Task item
The answer must be an exact printing of every record below, with the pictures omitted.

Source texts of formatted documents
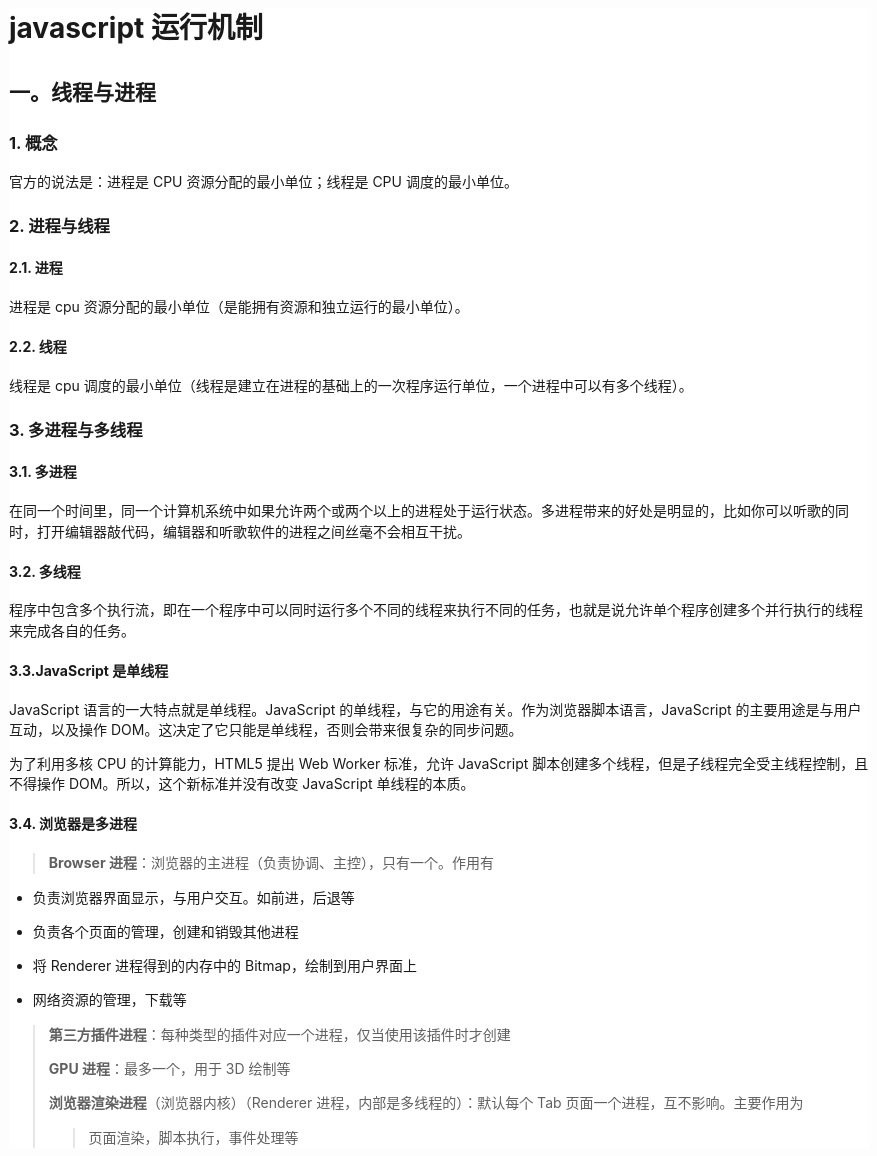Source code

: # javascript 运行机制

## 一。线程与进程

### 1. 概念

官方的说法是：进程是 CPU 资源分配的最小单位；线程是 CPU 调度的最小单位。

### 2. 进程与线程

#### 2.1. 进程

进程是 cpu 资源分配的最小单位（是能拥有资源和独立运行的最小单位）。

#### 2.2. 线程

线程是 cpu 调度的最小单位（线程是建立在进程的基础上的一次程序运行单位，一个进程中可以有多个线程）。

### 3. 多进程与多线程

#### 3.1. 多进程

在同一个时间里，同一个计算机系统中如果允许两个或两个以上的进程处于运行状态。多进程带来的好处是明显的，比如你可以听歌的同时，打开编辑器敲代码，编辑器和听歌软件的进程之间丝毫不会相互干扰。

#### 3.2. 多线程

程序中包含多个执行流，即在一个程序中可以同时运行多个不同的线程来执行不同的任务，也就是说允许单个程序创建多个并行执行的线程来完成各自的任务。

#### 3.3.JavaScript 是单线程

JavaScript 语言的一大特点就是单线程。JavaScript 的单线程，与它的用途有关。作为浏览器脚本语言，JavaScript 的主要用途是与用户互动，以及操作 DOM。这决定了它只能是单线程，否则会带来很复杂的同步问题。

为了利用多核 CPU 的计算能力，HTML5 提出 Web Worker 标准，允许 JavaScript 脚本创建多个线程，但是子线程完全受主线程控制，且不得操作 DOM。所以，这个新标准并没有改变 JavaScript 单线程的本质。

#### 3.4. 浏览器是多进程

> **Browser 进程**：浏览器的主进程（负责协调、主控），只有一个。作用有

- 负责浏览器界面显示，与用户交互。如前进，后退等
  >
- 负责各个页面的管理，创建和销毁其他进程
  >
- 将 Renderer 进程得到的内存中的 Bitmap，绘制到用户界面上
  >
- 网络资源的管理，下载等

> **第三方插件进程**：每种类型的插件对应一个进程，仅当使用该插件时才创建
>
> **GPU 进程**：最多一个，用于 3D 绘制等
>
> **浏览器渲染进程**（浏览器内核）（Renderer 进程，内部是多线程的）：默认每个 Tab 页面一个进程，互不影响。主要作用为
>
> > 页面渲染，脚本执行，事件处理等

Exercise output
Source code

: # javascript 运行机制

## 一。线程与进程

### 1. 概念

官方的说法是：进程是 CPU 资源分配的最小单位；线程是 CPU 调度的最小单位。

### 2. 进程与线程

#### 2.1. 进程

进程是 cpu 资源分配的最小单位（是能拥有资源和独立运行的最小单位）。

#### 2.2. 线程

线程是 cpu 调度的最小单位（线程是建立在进程的基础上的一次程序运行单位，一个进程中可以有多个线程）。

### 3. 多进程与多线程

#### 3.1. 多进程

在同一个时间里，同一个计算机系统中如果允许两个或两个以上的进程处于运行状态。多进程带来的好处是明显的，比如你可以听歌的同时，打开编辑器敲代码，编辑器和听歌软件的进程之间丝毫不会相互干扰。

#### 3.2. 多线程

程序中包含多个执行流，即在一个程序中可以同时运行多个不同的线程来执行不同的任务，也就是说允许单个程序创建多个并行执行的线程来完成各自的任务。

#### 3.3.JavaScript 是单线程

JavaScript 语言的一大特点就是单线程。JavaScript 的单线程，与它的用途有关。作为浏览器脚本语言，JavaScript 的主要用途是与用户互动，以及操作 DOM。这决定了它只能是单线程，否则会带来很复杂的同步问题。

为了利用多核 CPU 的计算能力，HTML5 提出 Web Worker 标准，允许 JavaScript 脚本创建多个线程，但是子线程完全受主线程控制，且不得操作 DOM。所以，这个新标准并没有改变 JavaScript 单线程的本质。

#### 3.4. 浏览器是多进程

> **Browser 进程**：浏览器的主进程（负责协调、主控），只有一个。作用有

- 负责浏览器界面显示，与用户交互。如前进，后退等
  >
- 负责各个页面的管理，创建和销毁其他进程
  >
- 将 Renderer 进程得到的内存中的 Bitmap，绘制到用户界面上
  >
- 网络资源的管理，下载等

> **第三方插件进程**：每种类型的插件对应一个进程，仅当使用该插件时才创建
>
> **GPU 进程**：最多一个，用于 3D 绘制等
>
> **浏览器渲染进程**（浏览器内核）（Renderer 进程，内部是多线程的）：默认每个 Tab 页面一个进程，互不影响。主要作用为
>
> > 页面渲染，脚本执行，事件处理等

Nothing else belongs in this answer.